クラシック音楽のひとりごと

今まで聴いてきたレコードやCDについて綴っていきます。Doblog休止以来、3年ぶりに更新してみます。

ブラームスのピアノ協奏曲第2番変ロ長調 ポリーニとアバド/VPO

2006年04月23日 02時45分46秒 | 協奏曲
肌寒い一日でした。昼から雨がしとしと降って、外出もせず、のんびり休日を楽しみました。
こういう日はクラシック音楽鑑賞であります。
4月に入って平日は帰宅が遅いので、こういう時に「まとめ聴き」しておかなくちゃ、体調が悪くなりますな。


で、今日はブラームスを。

ピアノ協奏曲第2番変ロ長調 作品83。
マウリツィオ・ポリーニのピアノ、クラウディオ・アバド指揮ウィーン・フィルの演奏。1976年録音のDG盤。このレコードはブラームス生誕150年を記念したDGの全集からの1枚。
イタリアのピアニストにイタリアの指揮者によって演奏された、このレコードは快作。
実にこの二人は協奏曲の相性が良いと思う。

第1楽章の冒頭、素晴らしい音色のホルン。一聴、ブラームスの世界に引きずり込まれる。深々としたホルン。奏者はおそらくウィーン・フィルのトップ、ローラント・ベルガー。彼のホルンが聴けるだけでもこのレコードは値打ちがあると思うのだが。

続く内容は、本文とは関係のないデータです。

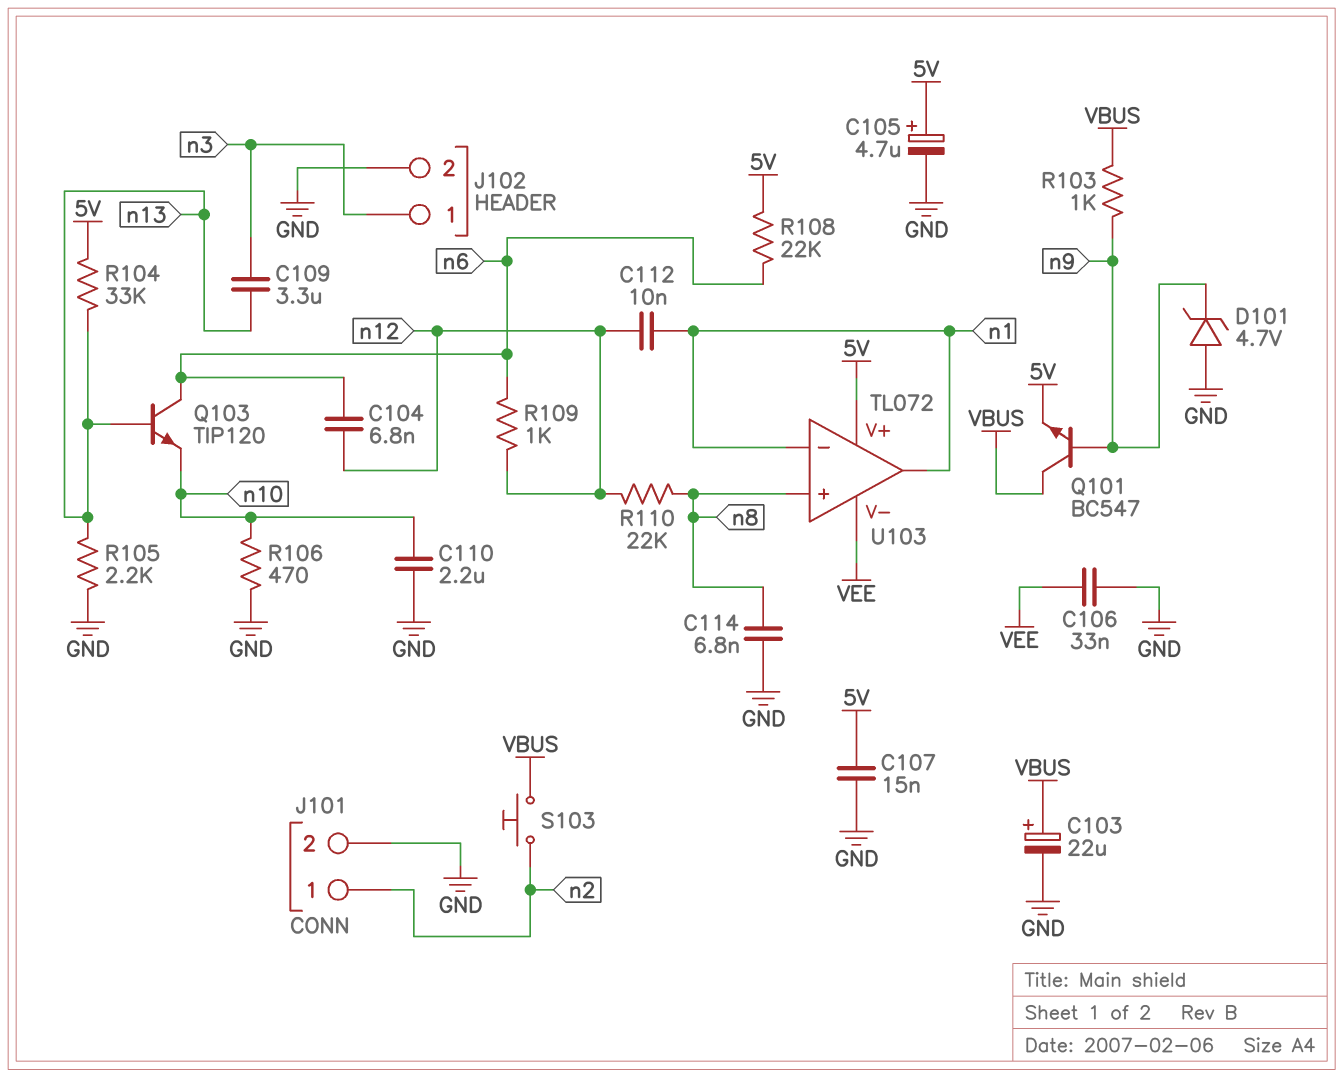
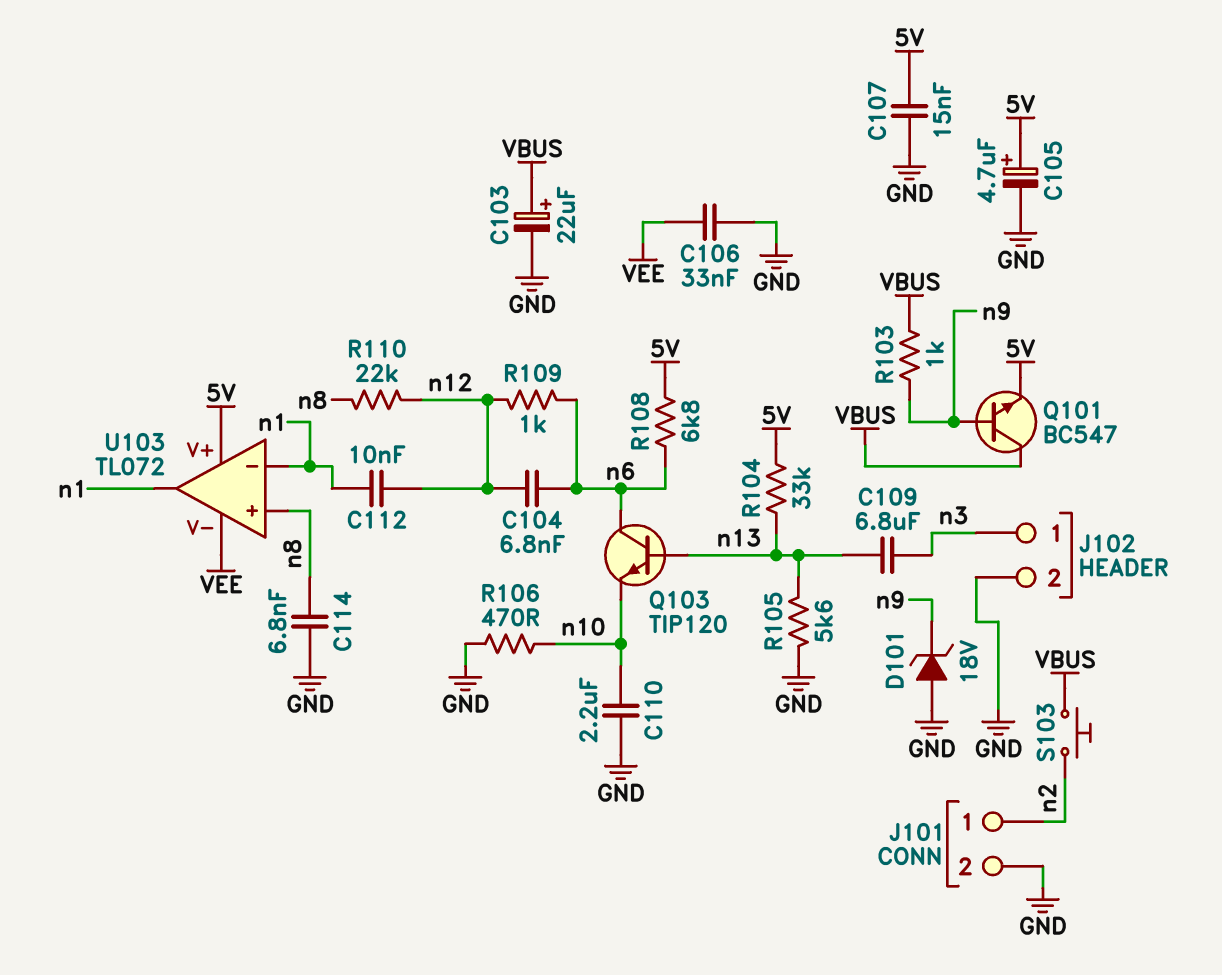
C109: 3.3uF (n3, n13) -> 6.8uF (n3, n13)
D101: zener 4.7V (A GND, K n9) -> zener 18V (A GND, K n9)
R105: 2.2k (GND, n13) -> 5.6k (GND, n13)
R108: 22k (5V, n6) -> 6.8k (5V, n6)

ポリーニのピアノは、ギリシャ彫刻の肉体美のように、均整が取れて美しい。クッキリとメリハリがついて、スポーツマン的な爽快感もある。
色で例えると大理石の白。エーゲ海に浮かぶ島々の建造物が太陽に映えて輝くときの白。技術的にも完璧。非の打ち所がないピアニズム。

ポリーニは1番の協奏曲の方をベームと録音しているが、こちら2番のように、アバドと組んだ方が快活で生気に満ちているように思う。曲想のためではなく、やはり気心の知れた同国人アバドの方が、楽に弾けたのだろう。

そう、この演奏でポリーニが気持ちよく弾けた功績の半分は、アバドにある。
ポリーニが南国的なカラッとしたピアニズムでブラームスに迫るとき、アバドは同系色の響きをオケにつくらせて、優しくしかも確実にポリーニを支えてゆく。

時々ハッとする響きもつくり出す。

ポリーニの自己主張に比べてやや控えめだが(伴奏だから当然か)、その音は、しっとりと濡れているようだったり、フワッと羽毛のように軽かったり・・・・ニュアンスが多彩で、伴奏を聴いているだけで面白いんだなぁ・・・・。
ホンマにアバドは「合わせもの」が巧いなぁと思う。特にポリーニと組んだ協奏曲には名演が多いと思う(バルトークなんか凄かったもんね)。

第3楽章のチェロのふくよかさ、ストリングスの優美さは、ウィーン・フィルならではだし、全体的に響きがだぶつかずキリッと引き締まっているのはアバドのバトンのたまもの。
終楽章の目眩くようなピアノは、これぞポリーニと快哉を叫びたくなる。


ちょうど30年前の録音になってしまいましたが、今も十分に美しい音で聴けます。
ポリーニのピアノは、重量感も適度にあって、大理石のような美しさ(何度も書いて恐縮ですが(^^ゞ)・・・・再録音もあるようですが、ボクにはこれで十分であります。